Kamos zal in ballingschap weggaan,
zijn priesters en zijn vorsten samen.
8 Want de verwoester zal komen naar elke stad,
geen stad zal ontkomen.
Het dal zal vergaan,
de vlakte zal weggevaagd worden,
zoals de HEERE het heeft gezegd.
9 Geef Moab vleugels,
want vliegend zal het weggaan.
Zijn steden zullen tot een verwoesting worden,
zodat er geen inwoner meer is.
10 Vervloekt wie het werk van de HEERE traag uitvoert,
ja, vervloekt wie zijn zwaard bloed onthoudt.
11 Moab is vanaf zijn jeugd zonder zorgen geweest,
en heeft als wijn op zijn droesem stilgelegen.
Het is niet van het ene vat in het andere overgegoten:
het is niet in ballingschap gegaan.
Daarom heeft het zijn smaak behouden
en is zijn geur niet veranderd.

12 Daarom, zie, er komen dagen, spreekt de HEERE, dat Ik aftappers naar hem toe zal sturen om hem af te tappen. Zij zullen hun vaten leegmaken en hun kruiken stukslaan.
13 Moab zal beschaamd worden vanwege Kamos, zoals het huis van Israël beschaamd is vanwege Bethel, hun vertrouwen.

14 Hoe kunt u zeggen:
Wij zijn helden,
dappere mannen, gereed voor de strijd?
15 Moab is verwoest en uit zijn steden opgetrokken,
en de keur van hun jongemannen is afgevoerd ter slachting,
spreekt de Koning
HEERE van de legermachten is Zijn Naam.
16 De ondergang van Moab is nabij, die is in aantocht,
zijn onheil haast zich zeer.
17 Beklaag hem, allen rondom hem,
allen die zijn naam kennen.
Zeg: Hoe is de machtige scepter gebroken,
die sierlijke staf!
18 Daal af uit uw luister, verblijf in dorst,
u die hier woont, dochter van Dibon,
want de verdelger van Moab is tegen u opgetrokken,
hij heeft uw vestingen verwoest.
19 Ga aan de weg staan, en zie uit,
inwoonster van Aroër.
Vraag hem die vlucht en haar die ontkomt,
zeg: Wat is er gebeurd?
20 Moab staat beschaamd, want het is ontsteld.
Weeklaag, schreeuw het uit,
maak in Arnon bekend
dat Moab verwoest is.

21 Ja, het oordeel is gekomen over het land van de vlakte, over Holon, over Jahza en over Mefaäth,
22 over Dibon, over Nebo en over Beth-Diblathaïm,
23 over Kirjathaïm, over Beth-Gamul en over Beth-Meon,
24 over Kerioth en over Bozra, ja, over alle steden van het land Moab, die ver en dichtbij zijn.
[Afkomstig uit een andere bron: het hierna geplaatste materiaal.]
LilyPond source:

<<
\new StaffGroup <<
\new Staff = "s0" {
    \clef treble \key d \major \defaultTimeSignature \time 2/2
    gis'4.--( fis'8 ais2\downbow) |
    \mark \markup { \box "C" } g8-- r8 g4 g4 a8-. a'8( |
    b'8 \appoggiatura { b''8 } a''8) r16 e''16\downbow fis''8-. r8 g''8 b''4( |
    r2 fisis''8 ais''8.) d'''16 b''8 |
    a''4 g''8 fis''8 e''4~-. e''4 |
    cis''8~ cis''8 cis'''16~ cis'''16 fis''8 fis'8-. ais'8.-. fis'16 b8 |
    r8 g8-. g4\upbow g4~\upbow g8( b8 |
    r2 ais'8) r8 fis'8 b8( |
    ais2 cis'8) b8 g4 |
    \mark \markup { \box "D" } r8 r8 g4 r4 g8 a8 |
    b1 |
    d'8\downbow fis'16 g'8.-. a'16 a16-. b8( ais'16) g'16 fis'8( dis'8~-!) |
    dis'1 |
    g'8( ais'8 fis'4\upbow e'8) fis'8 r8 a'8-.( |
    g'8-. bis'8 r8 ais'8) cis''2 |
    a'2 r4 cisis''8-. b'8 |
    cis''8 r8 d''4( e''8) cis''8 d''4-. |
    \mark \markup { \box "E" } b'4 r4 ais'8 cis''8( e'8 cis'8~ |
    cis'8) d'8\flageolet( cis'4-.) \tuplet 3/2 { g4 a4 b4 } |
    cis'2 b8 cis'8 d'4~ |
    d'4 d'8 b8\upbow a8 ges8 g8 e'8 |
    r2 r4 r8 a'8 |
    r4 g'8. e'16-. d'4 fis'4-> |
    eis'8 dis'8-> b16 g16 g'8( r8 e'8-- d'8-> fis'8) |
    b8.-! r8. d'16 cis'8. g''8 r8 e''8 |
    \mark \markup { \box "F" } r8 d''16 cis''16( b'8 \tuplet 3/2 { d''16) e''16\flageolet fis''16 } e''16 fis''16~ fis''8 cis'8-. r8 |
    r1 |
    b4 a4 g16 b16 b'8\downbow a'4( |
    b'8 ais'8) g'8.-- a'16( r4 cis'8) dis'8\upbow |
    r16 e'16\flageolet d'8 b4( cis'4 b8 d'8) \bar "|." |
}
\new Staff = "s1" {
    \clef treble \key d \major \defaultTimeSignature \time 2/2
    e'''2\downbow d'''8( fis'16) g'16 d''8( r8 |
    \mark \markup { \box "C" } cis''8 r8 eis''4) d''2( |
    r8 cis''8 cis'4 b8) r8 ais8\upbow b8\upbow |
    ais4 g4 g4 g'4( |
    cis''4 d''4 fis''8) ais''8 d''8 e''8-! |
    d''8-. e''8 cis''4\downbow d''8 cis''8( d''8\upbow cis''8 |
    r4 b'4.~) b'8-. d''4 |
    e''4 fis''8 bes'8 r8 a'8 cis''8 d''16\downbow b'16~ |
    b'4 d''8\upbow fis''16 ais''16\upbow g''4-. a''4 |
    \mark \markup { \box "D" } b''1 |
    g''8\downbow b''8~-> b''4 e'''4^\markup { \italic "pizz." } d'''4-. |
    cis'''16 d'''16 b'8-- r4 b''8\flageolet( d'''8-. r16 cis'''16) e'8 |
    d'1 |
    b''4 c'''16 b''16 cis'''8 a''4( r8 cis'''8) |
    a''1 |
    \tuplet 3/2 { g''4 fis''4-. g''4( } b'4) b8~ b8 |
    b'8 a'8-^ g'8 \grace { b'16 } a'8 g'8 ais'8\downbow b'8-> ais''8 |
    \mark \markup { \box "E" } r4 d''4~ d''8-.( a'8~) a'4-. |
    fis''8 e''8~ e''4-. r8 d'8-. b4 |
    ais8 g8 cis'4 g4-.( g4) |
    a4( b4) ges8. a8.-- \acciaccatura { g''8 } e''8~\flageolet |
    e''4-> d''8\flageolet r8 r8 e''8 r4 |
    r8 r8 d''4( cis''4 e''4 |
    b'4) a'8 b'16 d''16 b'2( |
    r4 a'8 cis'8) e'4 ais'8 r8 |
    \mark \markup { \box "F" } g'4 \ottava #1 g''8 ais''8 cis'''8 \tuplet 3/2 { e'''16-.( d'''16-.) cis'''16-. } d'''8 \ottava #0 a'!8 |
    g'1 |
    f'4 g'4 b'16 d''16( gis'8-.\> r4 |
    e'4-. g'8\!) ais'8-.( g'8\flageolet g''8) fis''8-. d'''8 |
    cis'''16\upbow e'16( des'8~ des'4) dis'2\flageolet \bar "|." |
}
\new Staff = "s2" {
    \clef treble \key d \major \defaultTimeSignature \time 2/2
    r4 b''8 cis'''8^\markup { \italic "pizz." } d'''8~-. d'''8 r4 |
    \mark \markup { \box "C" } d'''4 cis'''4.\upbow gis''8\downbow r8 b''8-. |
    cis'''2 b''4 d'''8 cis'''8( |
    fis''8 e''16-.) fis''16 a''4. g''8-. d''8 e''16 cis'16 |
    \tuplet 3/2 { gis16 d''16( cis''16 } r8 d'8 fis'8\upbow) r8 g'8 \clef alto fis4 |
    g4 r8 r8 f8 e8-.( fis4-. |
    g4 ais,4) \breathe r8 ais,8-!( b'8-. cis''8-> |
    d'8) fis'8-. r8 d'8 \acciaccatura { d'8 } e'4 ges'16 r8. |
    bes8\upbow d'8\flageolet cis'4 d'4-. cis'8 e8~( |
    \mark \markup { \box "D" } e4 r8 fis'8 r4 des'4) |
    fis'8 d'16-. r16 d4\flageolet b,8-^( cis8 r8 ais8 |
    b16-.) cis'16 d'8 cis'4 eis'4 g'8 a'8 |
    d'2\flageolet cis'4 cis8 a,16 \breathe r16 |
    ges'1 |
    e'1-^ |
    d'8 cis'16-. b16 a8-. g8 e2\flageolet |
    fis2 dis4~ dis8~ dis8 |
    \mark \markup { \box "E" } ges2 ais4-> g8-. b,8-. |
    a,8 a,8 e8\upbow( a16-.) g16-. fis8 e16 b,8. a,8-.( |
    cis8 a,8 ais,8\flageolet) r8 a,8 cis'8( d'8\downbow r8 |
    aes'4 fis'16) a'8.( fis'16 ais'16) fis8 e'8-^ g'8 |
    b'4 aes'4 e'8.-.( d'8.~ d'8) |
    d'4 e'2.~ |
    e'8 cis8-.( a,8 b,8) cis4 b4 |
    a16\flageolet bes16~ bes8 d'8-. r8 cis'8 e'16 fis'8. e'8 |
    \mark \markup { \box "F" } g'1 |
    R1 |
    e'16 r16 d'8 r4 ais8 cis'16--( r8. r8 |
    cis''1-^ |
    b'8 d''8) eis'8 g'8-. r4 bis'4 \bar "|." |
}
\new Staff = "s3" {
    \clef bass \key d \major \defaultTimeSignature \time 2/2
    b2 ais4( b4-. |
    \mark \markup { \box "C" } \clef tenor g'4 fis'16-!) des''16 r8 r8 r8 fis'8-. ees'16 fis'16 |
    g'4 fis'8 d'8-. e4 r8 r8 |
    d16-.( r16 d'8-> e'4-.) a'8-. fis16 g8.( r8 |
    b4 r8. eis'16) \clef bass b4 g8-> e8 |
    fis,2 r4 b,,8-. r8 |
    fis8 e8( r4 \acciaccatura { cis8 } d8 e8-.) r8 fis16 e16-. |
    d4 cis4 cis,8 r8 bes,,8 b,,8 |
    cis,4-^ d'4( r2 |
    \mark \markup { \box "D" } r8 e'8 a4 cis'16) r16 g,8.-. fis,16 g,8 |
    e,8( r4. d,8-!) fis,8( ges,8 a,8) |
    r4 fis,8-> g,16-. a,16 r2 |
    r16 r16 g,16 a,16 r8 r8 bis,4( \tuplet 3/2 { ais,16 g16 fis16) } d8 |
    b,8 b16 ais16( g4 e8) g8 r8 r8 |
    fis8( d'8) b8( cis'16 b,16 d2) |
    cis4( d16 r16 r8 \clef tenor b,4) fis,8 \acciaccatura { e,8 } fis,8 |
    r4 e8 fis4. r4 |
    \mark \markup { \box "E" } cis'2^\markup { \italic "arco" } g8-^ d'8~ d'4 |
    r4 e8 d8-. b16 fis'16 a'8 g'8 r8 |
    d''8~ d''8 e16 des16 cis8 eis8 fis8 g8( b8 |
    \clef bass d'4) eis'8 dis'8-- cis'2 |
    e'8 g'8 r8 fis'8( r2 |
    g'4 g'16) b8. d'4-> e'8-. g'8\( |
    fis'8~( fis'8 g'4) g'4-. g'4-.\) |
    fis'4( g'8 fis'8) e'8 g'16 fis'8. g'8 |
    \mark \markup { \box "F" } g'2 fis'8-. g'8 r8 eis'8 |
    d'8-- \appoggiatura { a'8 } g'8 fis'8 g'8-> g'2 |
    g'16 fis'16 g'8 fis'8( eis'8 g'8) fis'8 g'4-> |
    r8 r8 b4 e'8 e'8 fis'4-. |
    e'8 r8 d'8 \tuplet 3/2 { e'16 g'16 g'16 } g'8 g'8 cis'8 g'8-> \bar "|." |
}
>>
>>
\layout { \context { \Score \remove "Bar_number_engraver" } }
25 De hoorn van Moab is afgehakt
en zijn arm is gebroken,
spreekt de HEERE.

26 Maak hem dronken, want hij heeft zich groot gemaakt tegen de HEERE. Moab zal met de handen klappen in zijn braaksel, zodat het zelf ook belachelijk wordt.
27 Of is Israël voor u niet geweest om te belachen? Is hij aangetroffen onder dieven, dat u zo dikwijls als u over hem sprak, schudde van het lachen ?

28 Verlaat de steden, woon in rotsen,
inwoners van Moab.
Word als een duif die nestelt
in de openingen van een rotsspleet.
29 Wij hebben gehoord van de trots van Moab,
dat zeer hoogmoedig is,
van zijn hoogheid, zijn trots, zijn hoogmoed,
en zijn hooghartigheid.
30 Ík ken zijn overmoed, spreekt de HEERE,
zijn holle praat is niet gepast,
zij doen wat niet gepast is!
31 Daarom zal ik over Moab weeklagen,
ja, het over heel Moab uitschreeuwen,
om de mannen van Kir-Heres zal men zuchten.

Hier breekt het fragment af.